Govender, to his credit, did another similar study comparing
a high dose group to placebo, and used reamed intramedullary nails in all
patients (http://www.ncbi.nlm.nih.gov/pubmed/21454742). There was no difference
in the rates of healing at 20 weeks (68% vs 67%) or in the rates of secondary
surgery (12% in both groups), but the infection rates was higher in the BMP
group (19% vs 11%). Now, I will admit that the difference in infection rate was
probably due to sticking collagen in an open fracture (rather than the BMP), but
you will have to admit that the BMP didn’t help the healing much.
Those studies were in fresh fractures. Before that, BMP7
(OP-1) had already been approved for the treatment of non-union of the tibia
(where the bone hasn’t healed after a long time). This is based on a randomised
trial of 124 patients by Friedlaender (http://www.ncbi.nlm.nih.gov/pubmed/11314793)
that compared OP-1 to autologous bone graft (taking bone from the patient’s
hip). The union rate after the surgery was not statistically different between
the two groups. The conclusion was that OP-1 is as good as autologous bone
graft, but I disagree. You always have to be a little wary when there is no
placebo group, and when there are “cointerventions”. The patients in this study
were mainly treated with reamed intramedullary nails (the same things that
probably did the healing in the Infuse studies above), and the bone graft or
BMP was given on top of that treatment. So this leads to the question: What would
have happened if they hadn’t had the BMP or the bone graft, and only had the
reamed intramedullary nail? Well, what we can tell from several case series of
tibial non-unions, is: pretty well. Probably better than the BMP group (75%
union), because that number is on the lower end of the scale.
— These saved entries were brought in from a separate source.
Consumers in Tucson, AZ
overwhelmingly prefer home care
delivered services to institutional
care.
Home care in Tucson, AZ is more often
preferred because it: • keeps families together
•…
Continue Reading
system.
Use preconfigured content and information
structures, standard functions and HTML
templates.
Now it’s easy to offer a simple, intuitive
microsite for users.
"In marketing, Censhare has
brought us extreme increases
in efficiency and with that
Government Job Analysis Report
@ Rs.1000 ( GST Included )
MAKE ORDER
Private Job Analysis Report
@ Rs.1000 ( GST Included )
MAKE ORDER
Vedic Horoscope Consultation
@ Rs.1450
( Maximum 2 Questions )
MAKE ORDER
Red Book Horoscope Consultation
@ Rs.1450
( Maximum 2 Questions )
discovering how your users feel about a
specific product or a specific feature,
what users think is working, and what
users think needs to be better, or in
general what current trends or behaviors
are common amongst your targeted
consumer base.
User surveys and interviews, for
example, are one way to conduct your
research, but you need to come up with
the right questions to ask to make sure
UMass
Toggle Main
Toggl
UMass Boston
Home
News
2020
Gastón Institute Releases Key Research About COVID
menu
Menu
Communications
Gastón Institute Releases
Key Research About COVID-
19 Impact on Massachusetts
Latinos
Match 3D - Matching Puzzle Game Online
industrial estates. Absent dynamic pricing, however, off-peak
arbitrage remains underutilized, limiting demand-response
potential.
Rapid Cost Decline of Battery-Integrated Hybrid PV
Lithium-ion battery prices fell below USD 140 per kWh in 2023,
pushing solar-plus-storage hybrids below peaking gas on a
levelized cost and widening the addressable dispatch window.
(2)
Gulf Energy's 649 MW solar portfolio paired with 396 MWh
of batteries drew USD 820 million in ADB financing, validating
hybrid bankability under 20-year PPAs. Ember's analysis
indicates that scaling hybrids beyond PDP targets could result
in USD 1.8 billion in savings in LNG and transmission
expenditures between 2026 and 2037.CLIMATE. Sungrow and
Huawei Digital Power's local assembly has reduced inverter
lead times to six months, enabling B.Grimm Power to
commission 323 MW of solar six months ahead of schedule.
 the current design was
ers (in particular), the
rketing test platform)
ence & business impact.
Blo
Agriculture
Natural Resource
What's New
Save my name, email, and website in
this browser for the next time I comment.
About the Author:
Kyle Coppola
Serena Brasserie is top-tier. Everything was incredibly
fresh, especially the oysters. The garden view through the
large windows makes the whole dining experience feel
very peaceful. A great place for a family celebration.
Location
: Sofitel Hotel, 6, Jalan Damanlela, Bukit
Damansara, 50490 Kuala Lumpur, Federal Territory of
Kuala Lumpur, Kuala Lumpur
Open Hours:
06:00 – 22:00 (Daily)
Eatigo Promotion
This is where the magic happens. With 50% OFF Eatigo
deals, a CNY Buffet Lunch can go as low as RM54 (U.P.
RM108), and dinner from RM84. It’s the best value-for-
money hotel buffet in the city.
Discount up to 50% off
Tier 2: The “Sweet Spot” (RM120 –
I know that it is difficult comparing a case series from one
place, to a trial from another, but you will have to admit that this study did
not tell us that using OP-1 was better than NOT using OP-1.
We have used BMP only once in about 10 years in our
institution, and I am pleased to see that it is losing favour in other places,
but for the average surgeon in the community, it is still being used because it
doesn’t cost them or the patient anything (not directly, anyway) and it might work.
At least it doesn’t do any harm, right? Well you might have
to ask the spine surgeons about that. They have been using it in the spine,
often “off label”, and have noticed a few problems. This study (http://www.ncbi.nlm.nih.gov/pubmed/21304362)
looks at a few trends, but the number of papers out there reporting problems is
considerable, and I notice on the internet that the lawyers are now getting in on
the act.
Addit 17 Dec 2013: Another trial reporting no advantage from BMP in acute tibia fractures.
Addit 17 Dec 2013: Another trial reporting no advantage from BMP in acute tibia fractures.